Entries from a collection:
--------------------------------------------------
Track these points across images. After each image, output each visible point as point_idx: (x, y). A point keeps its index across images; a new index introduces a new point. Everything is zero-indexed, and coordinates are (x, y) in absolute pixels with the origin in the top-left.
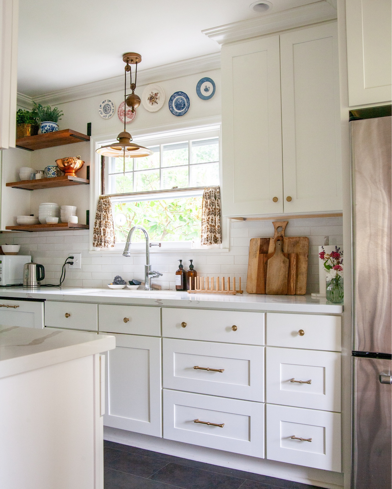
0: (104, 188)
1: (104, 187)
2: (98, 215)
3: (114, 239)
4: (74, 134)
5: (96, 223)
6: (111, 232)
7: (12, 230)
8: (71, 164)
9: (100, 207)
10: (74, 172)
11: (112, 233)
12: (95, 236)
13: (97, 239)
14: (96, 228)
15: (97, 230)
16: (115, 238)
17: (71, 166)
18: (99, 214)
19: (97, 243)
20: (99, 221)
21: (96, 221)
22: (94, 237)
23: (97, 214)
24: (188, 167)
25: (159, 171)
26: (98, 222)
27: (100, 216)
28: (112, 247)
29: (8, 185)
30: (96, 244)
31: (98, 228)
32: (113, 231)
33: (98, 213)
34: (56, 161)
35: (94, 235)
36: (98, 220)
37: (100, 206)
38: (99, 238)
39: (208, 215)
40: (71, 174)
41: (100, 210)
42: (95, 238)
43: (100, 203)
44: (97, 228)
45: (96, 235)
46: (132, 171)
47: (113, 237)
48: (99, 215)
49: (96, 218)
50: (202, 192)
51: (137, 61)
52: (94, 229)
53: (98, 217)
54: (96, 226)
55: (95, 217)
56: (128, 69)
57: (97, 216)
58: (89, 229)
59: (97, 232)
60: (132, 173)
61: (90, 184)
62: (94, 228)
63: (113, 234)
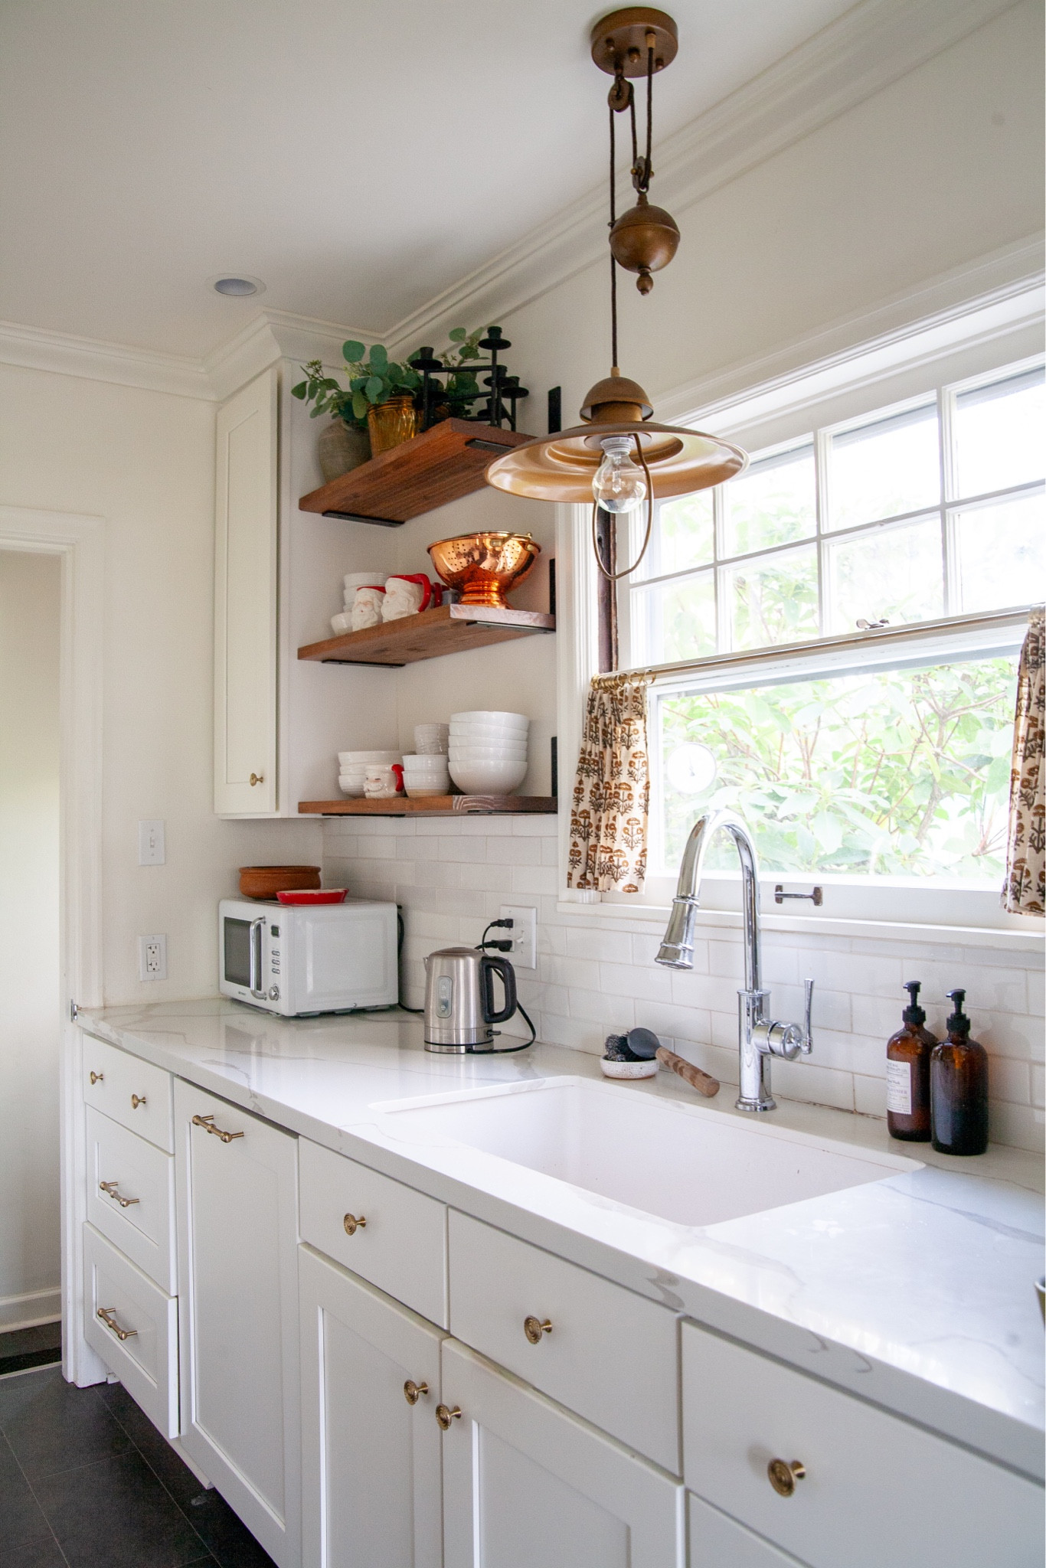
0: (613, 642)
1: (617, 640)
2: (587, 757)
3: (639, 858)
4: (477, 437)
5: (579, 790)
6: (629, 827)
7: (324, 814)
8: (483, 557)
9: (597, 723)
10: (495, 589)
11: (635, 831)
12: (575, 844)
13: (583, 856)
14: (581, 809)
15: (582, 820)
16: (645, 856)
17: (486, 565)
18: (591, 752)
19: (585, 874)
20: (594, 779)
21: (581, 782)
22: (573, 848)
23: (583, 752)
24: (939, 521)
25: (816, 550)
26: (589, 784)
27: (594, 761)
28: (629, 891)
29: (304, 653)
30: (576, 879)
31: (588, 813)
32: (641, 822)
33: (588, 750)
34: (429, 550)
35: (573, 840)
36: (588, 776)
37: (596, 718)
38: (592, 853)
39: (1030, 756)
40: (485, 598)
41: (596, 736)
42: (574, 852)
43: (596, 708)
44: (584, 811)
45: (580, 841)
46: (712, 562)
47: (638, 849)
48: (593, 757)
49: (580, 770)
50: (1017, 635)
51: (649, 46)
52: (574, 814)
53: (588, 764)
54: (578, 800)
55: (575, 764)
56: (621, 98)
57: (583, 760)
58: (555, 812)
59: (584, 827)
60: (712, 570)
61: (557, 630)
62: (573, 811)
63: (640, 836)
--------------------------------------------------
__Try it__. Copy every entry above word for word, leaving the pictures out of your copy.

__Answer space__.
Track these points across images. After each image, output each visible point as point_idx: (x, y). A point keeps its index across images; a new index introduces a new point. Everything is zero-indexed, and coordinates are (x, y) in absolute pixels with the origin in the top-left.
0: (104, 188)
1: (104, 187)
2: (98, 215)
3: (114, 239)
4: (74, 134)
5: (96, 223)
6: (111, 232)
7: (12, 230)
8: (71, 164)
9: (100, 207)
10: (74, 172)
11: (112, 233)
12: (95, 236)
13: (97, 239)
14: (96, 228)
15: (97, 230)
16: (115, 238)
17: (71, 166)
18: (99, 214)
19: (97, 243)
20: (99, 221)
21: (96, 221)
22: (94, 237)
23: (97, 214)
24: (188, 167)
25: (159, 171)
26: (98, 222)
27: (100, 216)
28: (112, 247)
29: (8, 185)
30: (96, 244)
31: (98, 228)
32: (113, 231)
33: (98, 213)
34: (56, 161)
35: (94, 235)
36: (98, 220)
37: (100, 206)
38: (99, 238)
39: (208, 215)
40: (71, 174)
41: (100, 210)
42: (95, 238)
43: (100, 203)
44: (97, 228)
45: (96, 235)
46: (132, 171)
47: (113, 237)
48: (99, 215)
49: (96, 218)
50: (202, 192)
51: (137, 61)
52: (94, 229)
53: (98, 217)
54: (96, 226)
55: (95, 217)
56: (128, 69)
57: (97, 216)
58: (89, 229)
59: (97, 232)
60: (132, 173)
61: (90, 184)
62: (94, 228)
63: (113, 234)
0: (613, 642)
1: (617, 640)
2: (587, 757)
3: (639, 858)
4: (477, 437)
5: (579, 790)
6: (629, 827)
7: (324, 814)
8: (483, 557)
9: (597, 723)
10: (495, 589)
11: (635, 831)
12: (575, 844)
13: (583, 856)
14: (581, 809)
15: (582, 820)
16: (645, 856)
17: (486, 565)
18: (591, 752)
19: (585, 874)
20: (594, 779)
21: (581, 782)
22: (573, 848)
23: (583, 752)
24: (939, 521)
25: (816, 550)
26: (589, 784)
27: (594, 761)
28: (629, 891)
29: (304, 653)
30: (576, 879)
31: (588, 813)
32: (641, 822)
33: (588, 750)
34: (429, 550)
35: (573, 840)
36: (588, 776)
37: (596, 718)
38: (592, 853)
39: (1030, 756)
40: (485, 598)
41: (596, 736)
42: (574, 852)
43: (596, 708)
44: (584, 811)
45: (580, 841)
46: (712, 562)
47: (638, 849)
48: (593, 757)
49: (580, 770)
50: (1017, 635)
51: (649, 46)
52: (574, 814)
53: (588, 764)
54: (578, 800)
55: (575, 764)
56: (621, 98)
57: (583, 760)
58: (555, 812)
59: (584, 827)
60: (712, 570)
61: (557, 630)
62: (573, 811)
63: (640, 836)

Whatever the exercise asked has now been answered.